* [Kutipan Pilihan]:
★ ★ ★
Sejalan dengan konsep multiliterasi di atas, pembelajaran multiliterasi merupakan pembelajaran yang dikembangkan atas dasar komponen-komponen dasar multiliterasi. Pembelajaran multiliterasi merupakan pembelajaran yang dikembangkan atas dasar keberagaman kemampuan siswa baik dari sisi kecerdasan, gaya belajar, maupun modal belajarnya. Ditinjau dari sisi multiintelegensi, pembelajar multiliterasi merupakan pembelajaran yang memanfaatkan beragam kecerdasan yang dimiliki siswa. Dalam mempelajari konsep sains misalnya, guru dapat menggunakan kecerdasan spasial dan musikal pada siswa sehingga siswa yang memiliki kecerdasan tersebut dapat dengan mudah memahami konsep sains yang dipelajarinya tersebut.
Dalam merepresentasikan pemahamannya, siswa juga dapat menggunakan teks yang bersifat multimodal/ multimodus. Teks yang demikian merupakan teks yang tidak hanya dibatasi dengan kata-kata, namun lebih luas dapat berwujud gambar, visual, performa, musikal, ataupun teks digital berbasis teknologi informasi dan komunikasi. Melalui pemanfaatan teks yang bersifat multimodal ini, siswa tidak hanya dituntut menyajikan pemahaman melalui bahasa tertulis melainkan bisa menggunakan literasi visual, literasi musikal, literasi performa, literasi teknologi, dan beragam literasi yang lainnya. Keberagaman cara merepresentasikan pemahaman ini diyakini mampu menjembatani siswa untuk lebih menguasai dan mengembangkan proses, konsep, dan sikap keilmuan yang dipelajarinya.
★ ★ ★
* [Data yang Ditampilkan]:
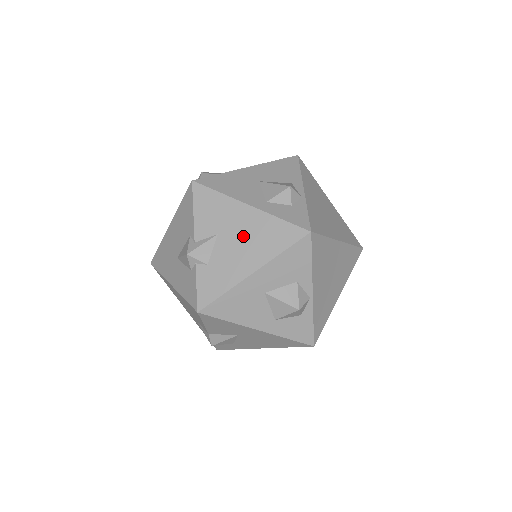
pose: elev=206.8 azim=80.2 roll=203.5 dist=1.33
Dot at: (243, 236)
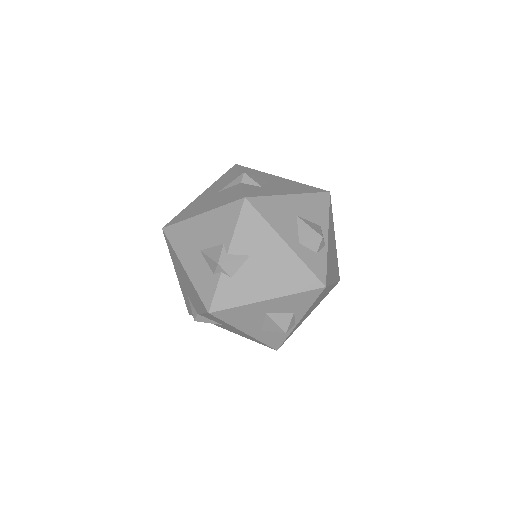
Dot at: (271, 267)
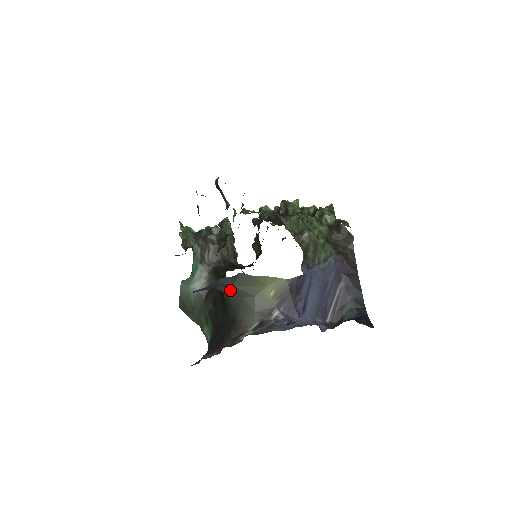
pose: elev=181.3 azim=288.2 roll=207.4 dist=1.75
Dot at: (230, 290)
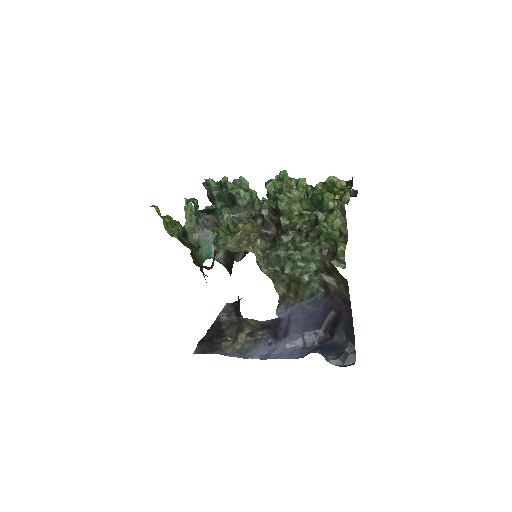
Dot at: occluded
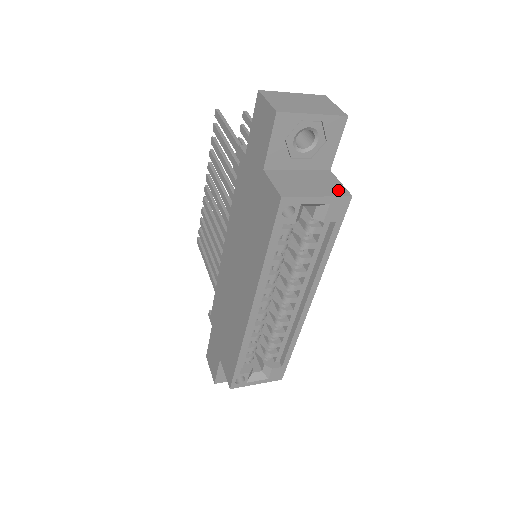
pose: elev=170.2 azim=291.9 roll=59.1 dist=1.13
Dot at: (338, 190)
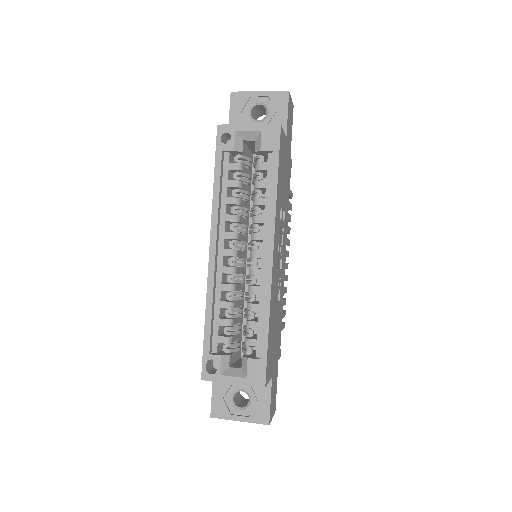
Dot at: occluded
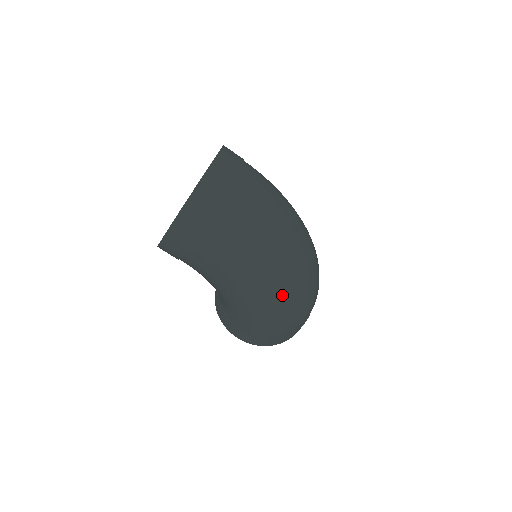
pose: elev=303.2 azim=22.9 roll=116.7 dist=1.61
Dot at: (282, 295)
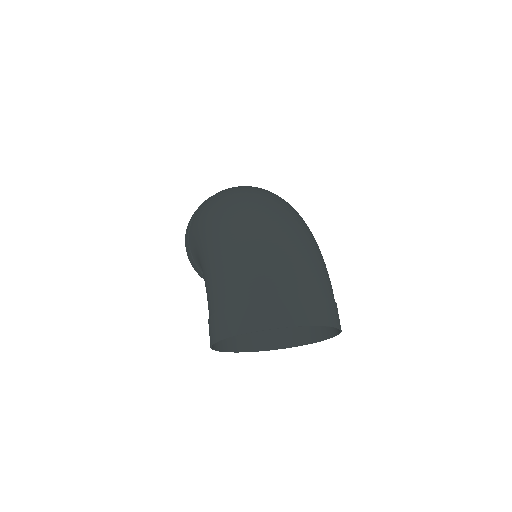
Dot at: (225, 219)
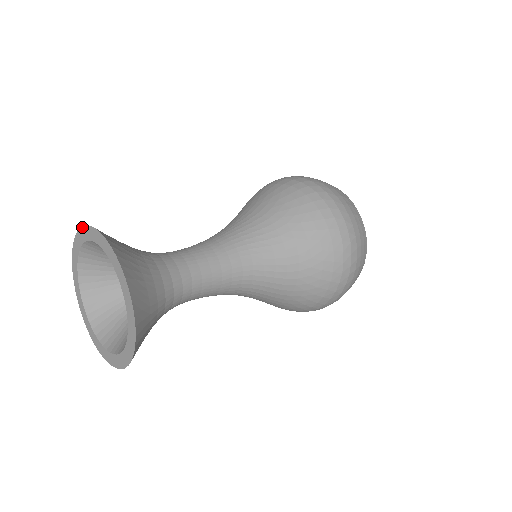
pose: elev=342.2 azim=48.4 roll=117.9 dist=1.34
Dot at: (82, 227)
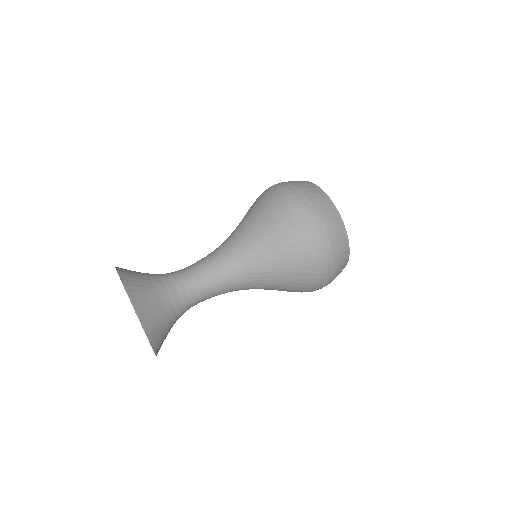
Dot at: occluded
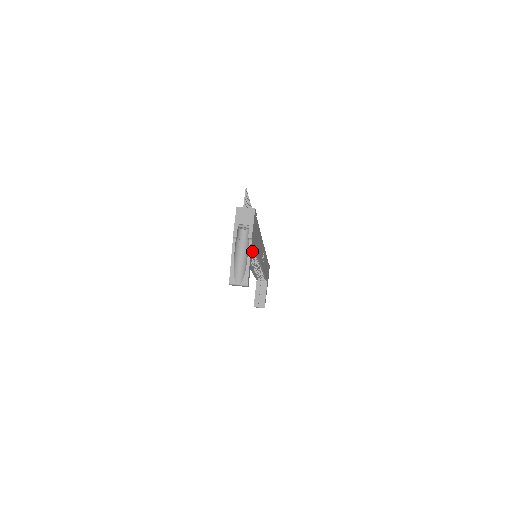
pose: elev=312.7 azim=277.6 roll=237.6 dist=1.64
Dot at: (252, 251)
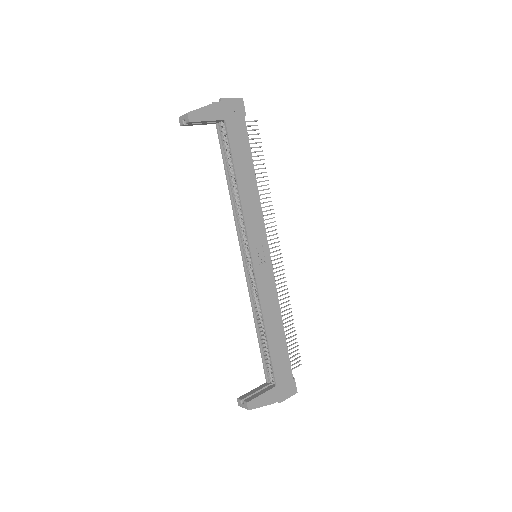
Dot at: (218, 119)
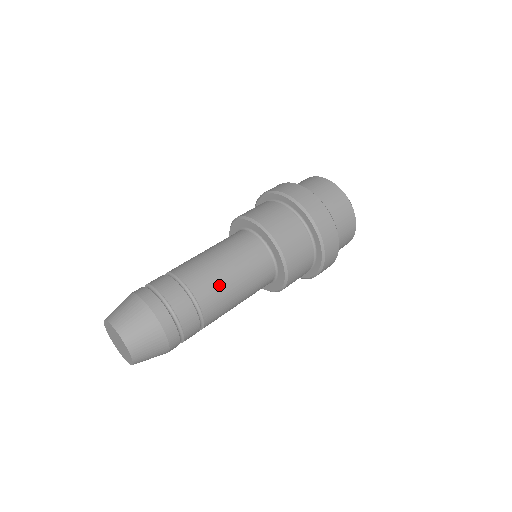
★ ★ ★
* [Tujuan Tugas]: Tolong ulangi kata demi kata bagian kutipan tentang pembelajaran multiliterasi, mulai dari "Sejalan dengan konsep" terus ke bawah sampai "yang dipelajarinya tersebut.". Materi tersebut berasal dari sumber yang berbeda.

* [Jawaban Akhir]:
Sejalan dengan konsep multiliterasi di atas, pembelajaran multiliterasi merupakan pembelajaran yang dikembangkan atas dasar komponen-komponen dasar multiliterasi. Pembelajaran multiliterasi merupakan pembelajaran yang dikembangkan atas dasar keberagaman kemampuan siswa baik dari sisi kecerdasan, gaya belajar, maupun modal belajarnya. Ditinjau dari sisi multiintelegensi, pembelajar multiliterasi merupakan pembelajaran yang memanfaatkan beragam kecerdasan yang dimiliki siswa. Dalam mempelajari konsep sains misalnya, guru dapat menggunakan kecerdasan spasial dan musikal pada siswa sehingga siswa yang memiliki kecerdasan tersebut dapat dengan mudah memahami konsep sains yang dipelajarinya tersebut.